The Obama administration is tightening economic sanctions against North Korea by blacklisting a bank involved in Pyongyang’s arms trade and issuing a presidential order restricting imports from the reclusive communist state.
In a statement Tuesday, the Treasury Department said it was taking action against North Korea’s Bank of East Land, also known as the Dongbang Bank, for enabling sanctions-busting activities by the regime, in particular its arms trading with Iran.
The bank facilitated “weapons-related transactions for, and [provided] other support to, designated arms manufacturer and exporter Green Pine Associated Corporation,” the statement said.
Treasury has been at the forefront of Obama administration counter-proliferation efforts. Last year it designated Green Pine a North Korean arms trafficker under the control of an Iranian government intelligence agency called the Reconnaissance General Bureau (RGB).
The statement Tuesday singled out help the bank gave to Green Pine to get around anti arms-proliferation sanctions on another country, Iran.
“In 2007 and 2008, Bank of East Land facilitated transactions involving Green Pine and designated Iranian financial institutions,” the statement said.
Tuesday’s designation makes it illegal for U.S. citizens or companies to do any business with the bank and freezes any assets it might have in the United States, according to a Treasury official. The official would not comment further, and declined to say whether any assets had been frozen.
The designation was done under powers granted the Treasury by President Obama in an executive order last year, the official said. The order sanctioned North Korean people and companies involved in trafficking in conventional arms and weapons of mass destruction; procuring luxury goods for the regime; and “illicit economic activities, such as money laundering, the counterfeiting of goods and currency, bulk cash smuggling and narcotics trafficking,” according to Treasury documents.
Late Monday night, President Obama signed another executive order that further expanded sanctions against Pyongyang so that all U.S. imports from the country, whether direct or indirect, will require special authority.
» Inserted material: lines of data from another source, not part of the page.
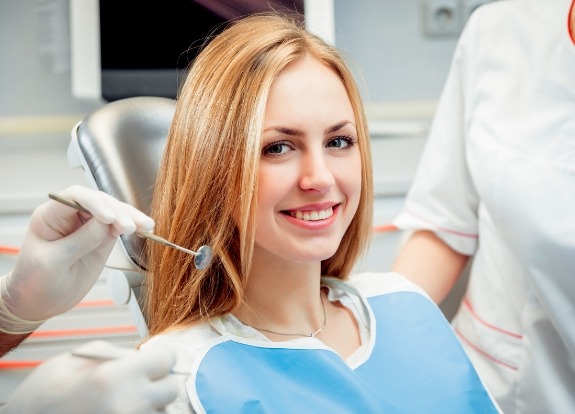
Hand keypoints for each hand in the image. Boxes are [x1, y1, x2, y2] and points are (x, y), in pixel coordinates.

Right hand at [0, 341, 178, 413]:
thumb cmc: (42, 395)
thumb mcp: (77, 359)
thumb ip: (116, 354)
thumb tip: (142, 355)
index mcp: (115, 377)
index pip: (166, 360)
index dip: (160, 356)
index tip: (154, 358)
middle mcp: (128, 405)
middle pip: (170, 389)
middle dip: (157, 382)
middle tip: (139, 381)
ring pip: (160, 411)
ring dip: (149, 404)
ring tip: (122, 399)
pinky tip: (117, 410)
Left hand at [4, 185, 153, 321]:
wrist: (39, 302)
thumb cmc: (35, 282)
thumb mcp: (53, 263)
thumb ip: (79, 241)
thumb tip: (105, 224)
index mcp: (50, 216)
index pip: (76, 197)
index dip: (95, 203)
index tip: (109, 218)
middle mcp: (70, 216)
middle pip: (99, 202)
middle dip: (117, 212)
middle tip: (130, 227)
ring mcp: (87, 226)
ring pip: (113, 212)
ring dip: (130, 217)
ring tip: (145, 226)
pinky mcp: (101, 238)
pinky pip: (119, 226)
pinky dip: (133, 227)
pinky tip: (145, 229)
“The order prohibits the direct or indirect importation of goods, services, and technology from North Korea,” Mr. Obama wrote in a letter to congressional leaders accompanying the order.
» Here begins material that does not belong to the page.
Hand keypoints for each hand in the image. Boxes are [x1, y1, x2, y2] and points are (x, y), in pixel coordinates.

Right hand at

A congressional aide who tracks the issue said the new order “changes nothing,” because those imports are already forbidden under existing sanctions legislation.
There is continuing concern, the staffer said, that the free trade deal with South Korea the administration is pushing will create a loophole for goods made by South Korean companies using North Korean labor in the special Kaesong free trade zone.
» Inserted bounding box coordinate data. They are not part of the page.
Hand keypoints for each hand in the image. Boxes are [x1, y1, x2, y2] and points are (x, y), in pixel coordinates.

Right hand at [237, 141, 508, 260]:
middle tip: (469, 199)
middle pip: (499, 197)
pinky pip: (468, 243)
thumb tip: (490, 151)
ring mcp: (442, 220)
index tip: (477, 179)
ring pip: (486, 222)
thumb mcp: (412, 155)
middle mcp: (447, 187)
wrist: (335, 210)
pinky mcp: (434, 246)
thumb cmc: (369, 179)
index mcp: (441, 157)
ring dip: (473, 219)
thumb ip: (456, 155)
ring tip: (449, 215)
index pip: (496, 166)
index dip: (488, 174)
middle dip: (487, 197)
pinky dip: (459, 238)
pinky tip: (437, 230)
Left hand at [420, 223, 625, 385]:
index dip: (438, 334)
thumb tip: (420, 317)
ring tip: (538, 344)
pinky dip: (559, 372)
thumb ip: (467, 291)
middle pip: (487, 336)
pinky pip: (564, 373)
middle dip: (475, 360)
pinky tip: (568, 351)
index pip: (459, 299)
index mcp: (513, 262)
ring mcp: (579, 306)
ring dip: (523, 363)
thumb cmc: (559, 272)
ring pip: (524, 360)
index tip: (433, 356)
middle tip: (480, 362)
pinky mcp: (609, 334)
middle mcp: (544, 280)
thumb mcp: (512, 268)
“This order does not address concerns that some members have expressed” about Kaesong-assembled goods being eligible for benefits under the deal, the staffer said. “What we need is better codification of the existing [import] restrictions.”
A CIA annual report to Congress made public in February said North Korea is one of the most active states in selling technology and components to the Middle East and South Asia that “are dual use and could support [weapons of mass destruction] and missile programs.”
“North Korea is among the world’s leading suppliers of ballistic missiles and related technologies,” the report said.